**Task statement:** Starting with the line below that holds "hfov=53.9deg." and stopping after the line that holds "For each object below, what", transcribe the lines exactly, leaving out all pictures.

**Data shown:**

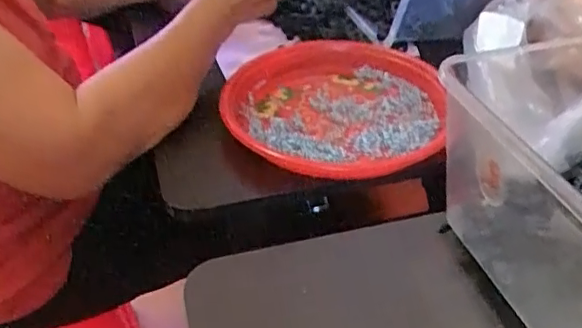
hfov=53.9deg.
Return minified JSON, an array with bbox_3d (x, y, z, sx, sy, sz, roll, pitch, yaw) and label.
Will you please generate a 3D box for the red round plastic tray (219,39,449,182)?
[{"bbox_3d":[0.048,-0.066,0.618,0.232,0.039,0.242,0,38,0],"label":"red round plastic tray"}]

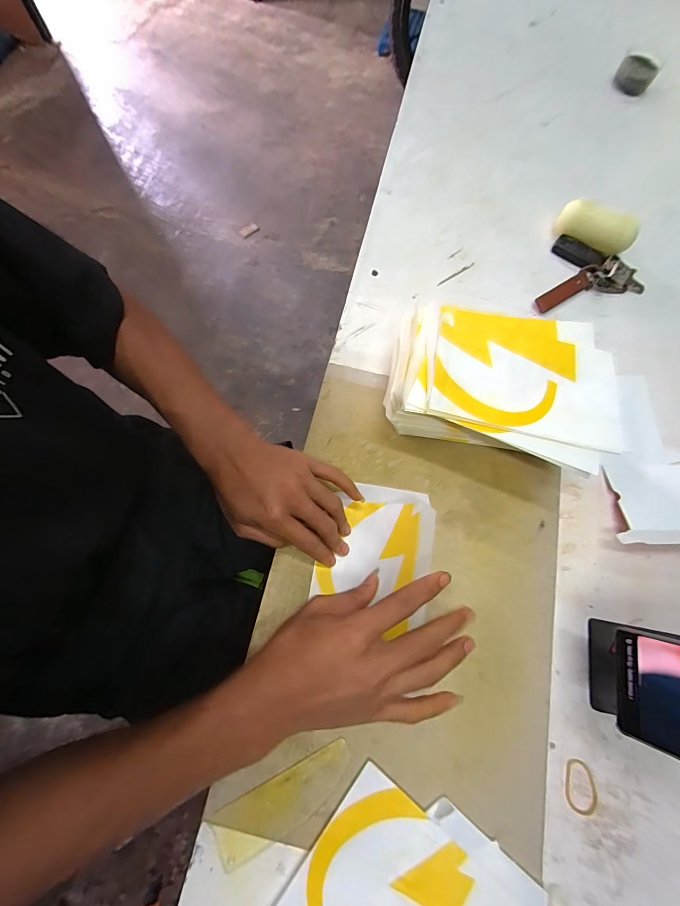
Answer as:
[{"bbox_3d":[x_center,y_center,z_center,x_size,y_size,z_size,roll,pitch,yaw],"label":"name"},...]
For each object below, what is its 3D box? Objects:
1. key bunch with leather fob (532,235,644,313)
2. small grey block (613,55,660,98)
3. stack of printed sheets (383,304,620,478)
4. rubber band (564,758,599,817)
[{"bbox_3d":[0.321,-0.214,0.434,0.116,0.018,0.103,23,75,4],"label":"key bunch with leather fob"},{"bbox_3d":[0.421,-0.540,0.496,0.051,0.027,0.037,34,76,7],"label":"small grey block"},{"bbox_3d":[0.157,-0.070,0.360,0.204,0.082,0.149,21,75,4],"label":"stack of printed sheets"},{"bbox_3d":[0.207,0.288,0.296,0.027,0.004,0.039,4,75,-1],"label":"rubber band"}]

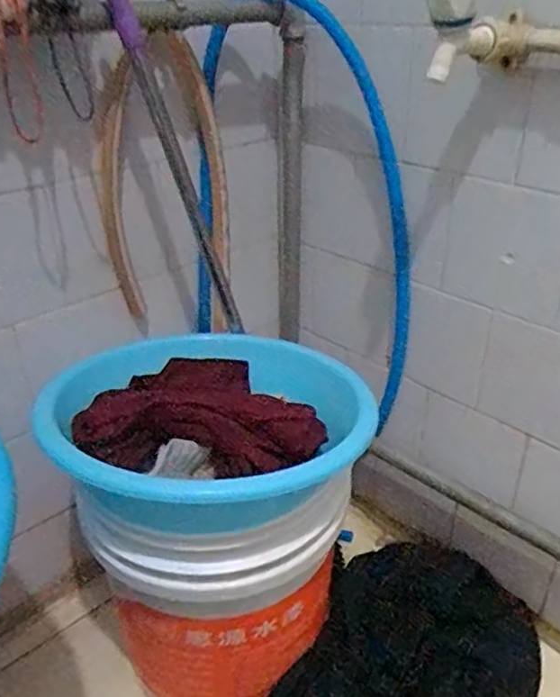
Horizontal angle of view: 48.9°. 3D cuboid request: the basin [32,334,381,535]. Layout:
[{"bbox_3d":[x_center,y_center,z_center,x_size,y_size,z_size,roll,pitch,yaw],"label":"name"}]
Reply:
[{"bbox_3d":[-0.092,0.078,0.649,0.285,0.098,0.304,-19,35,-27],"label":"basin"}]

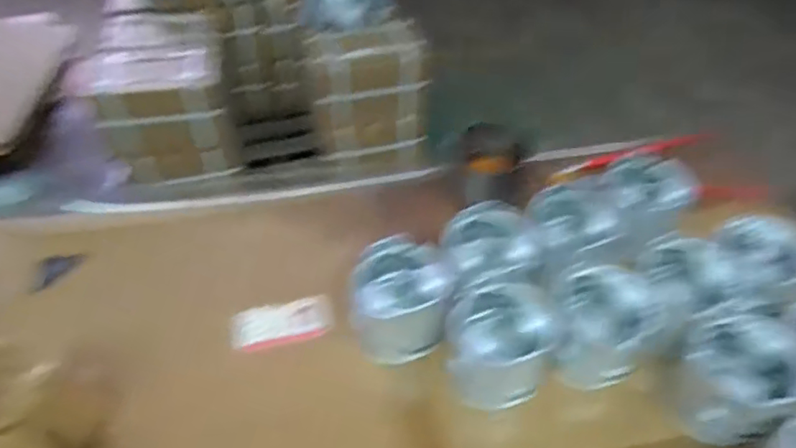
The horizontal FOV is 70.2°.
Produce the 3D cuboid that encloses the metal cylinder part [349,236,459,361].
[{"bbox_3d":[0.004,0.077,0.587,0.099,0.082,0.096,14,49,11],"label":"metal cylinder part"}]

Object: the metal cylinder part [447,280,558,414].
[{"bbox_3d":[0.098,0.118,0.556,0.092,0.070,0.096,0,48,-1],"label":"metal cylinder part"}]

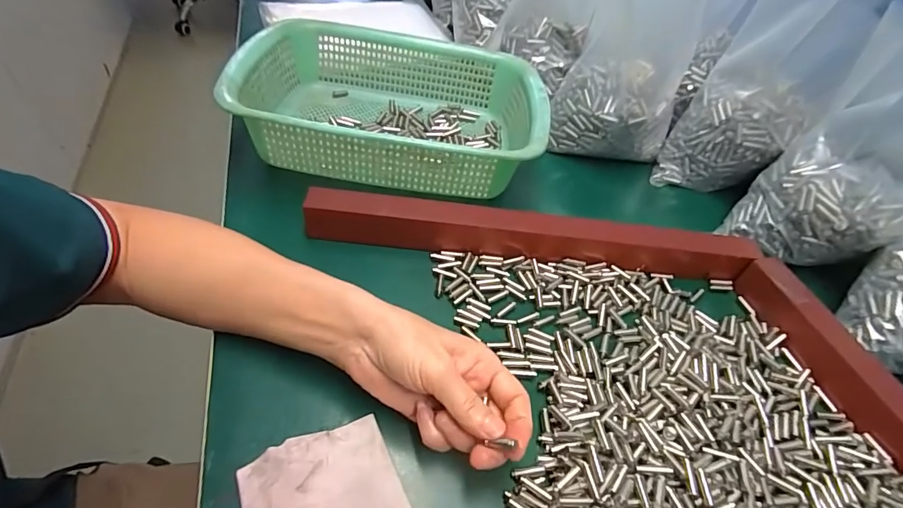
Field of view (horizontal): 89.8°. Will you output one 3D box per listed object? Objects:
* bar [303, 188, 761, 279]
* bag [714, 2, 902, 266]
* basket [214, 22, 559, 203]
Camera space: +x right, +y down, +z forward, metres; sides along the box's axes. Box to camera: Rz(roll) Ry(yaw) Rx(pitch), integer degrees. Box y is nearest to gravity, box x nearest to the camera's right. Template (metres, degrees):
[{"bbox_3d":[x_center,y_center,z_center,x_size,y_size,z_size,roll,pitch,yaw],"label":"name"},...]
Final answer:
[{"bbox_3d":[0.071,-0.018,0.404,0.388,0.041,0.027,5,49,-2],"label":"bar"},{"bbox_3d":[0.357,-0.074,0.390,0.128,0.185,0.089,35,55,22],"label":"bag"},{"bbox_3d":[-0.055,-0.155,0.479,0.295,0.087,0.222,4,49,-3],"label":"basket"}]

---

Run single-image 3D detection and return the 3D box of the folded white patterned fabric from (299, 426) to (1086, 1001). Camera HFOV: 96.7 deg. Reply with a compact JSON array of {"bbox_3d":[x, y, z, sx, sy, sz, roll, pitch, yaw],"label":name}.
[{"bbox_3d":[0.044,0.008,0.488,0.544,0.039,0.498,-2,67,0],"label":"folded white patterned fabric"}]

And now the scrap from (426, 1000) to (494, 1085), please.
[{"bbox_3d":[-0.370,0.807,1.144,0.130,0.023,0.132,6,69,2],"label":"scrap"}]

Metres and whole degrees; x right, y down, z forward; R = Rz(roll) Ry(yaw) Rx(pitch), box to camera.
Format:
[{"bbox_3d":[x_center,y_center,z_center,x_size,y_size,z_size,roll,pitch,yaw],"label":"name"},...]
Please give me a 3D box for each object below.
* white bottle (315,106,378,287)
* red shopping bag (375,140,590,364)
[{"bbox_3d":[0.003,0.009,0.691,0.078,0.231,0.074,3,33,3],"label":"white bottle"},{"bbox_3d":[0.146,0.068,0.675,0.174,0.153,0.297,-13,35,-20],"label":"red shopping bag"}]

...

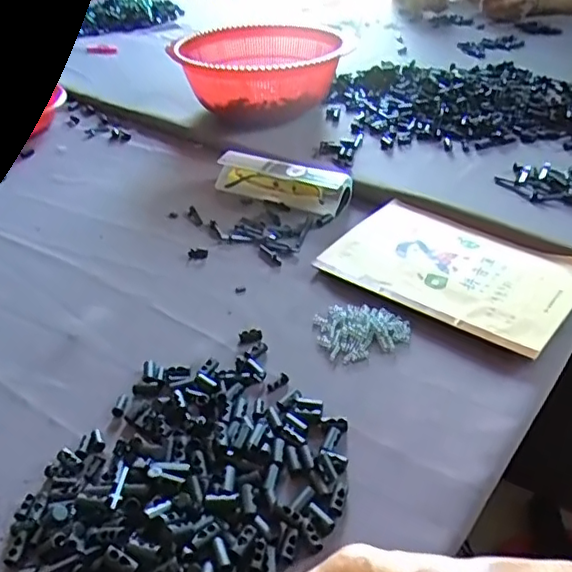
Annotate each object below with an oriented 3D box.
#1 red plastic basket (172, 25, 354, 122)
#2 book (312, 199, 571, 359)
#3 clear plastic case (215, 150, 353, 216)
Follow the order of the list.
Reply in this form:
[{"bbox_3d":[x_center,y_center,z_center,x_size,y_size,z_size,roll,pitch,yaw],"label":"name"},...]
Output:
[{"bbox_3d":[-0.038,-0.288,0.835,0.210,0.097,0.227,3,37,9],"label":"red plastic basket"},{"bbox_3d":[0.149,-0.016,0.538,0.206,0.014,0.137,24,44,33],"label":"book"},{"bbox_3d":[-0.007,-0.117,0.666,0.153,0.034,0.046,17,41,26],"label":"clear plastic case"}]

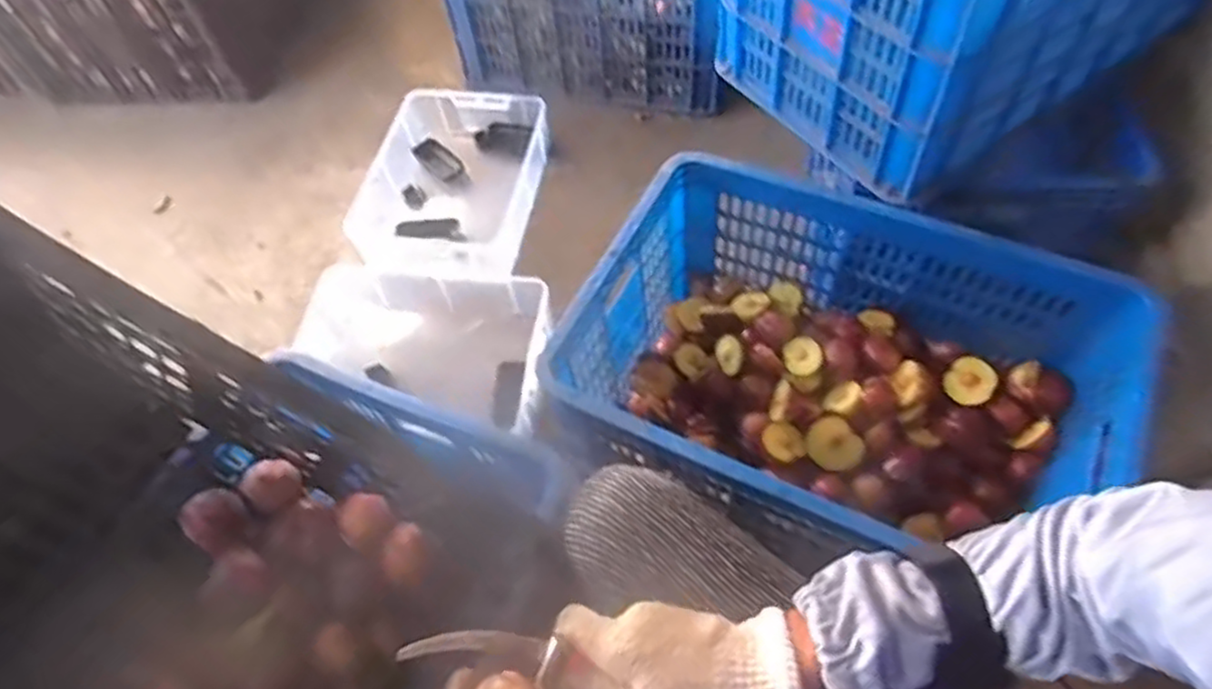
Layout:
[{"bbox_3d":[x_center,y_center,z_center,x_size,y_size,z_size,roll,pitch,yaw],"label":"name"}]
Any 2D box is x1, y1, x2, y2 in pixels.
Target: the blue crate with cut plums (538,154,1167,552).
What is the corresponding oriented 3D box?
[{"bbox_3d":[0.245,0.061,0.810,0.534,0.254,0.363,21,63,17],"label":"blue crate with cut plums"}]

**Answer to this problem:**
hfov=53.9deg.
Return minified JSON, an array with bbox_3d (x, y, z, sx, sy, sz, roll, pitch, yaw) and label.
Will you please generate a 3D box for the red round plastic tray (219,39,449,182)?
[{"bbox_3d":[0.048,-0.066,0.618,0.232,0.039,0.242,0,38,0],"label":"red round plastic tray"}]

Answer as:
[{"bbox_3d":[x_center,y_center,z_center,x_size,y_size,z_size,roll,pitch,yaw],"label":"name"},...]
For each object below, what is its 3D box? Objects:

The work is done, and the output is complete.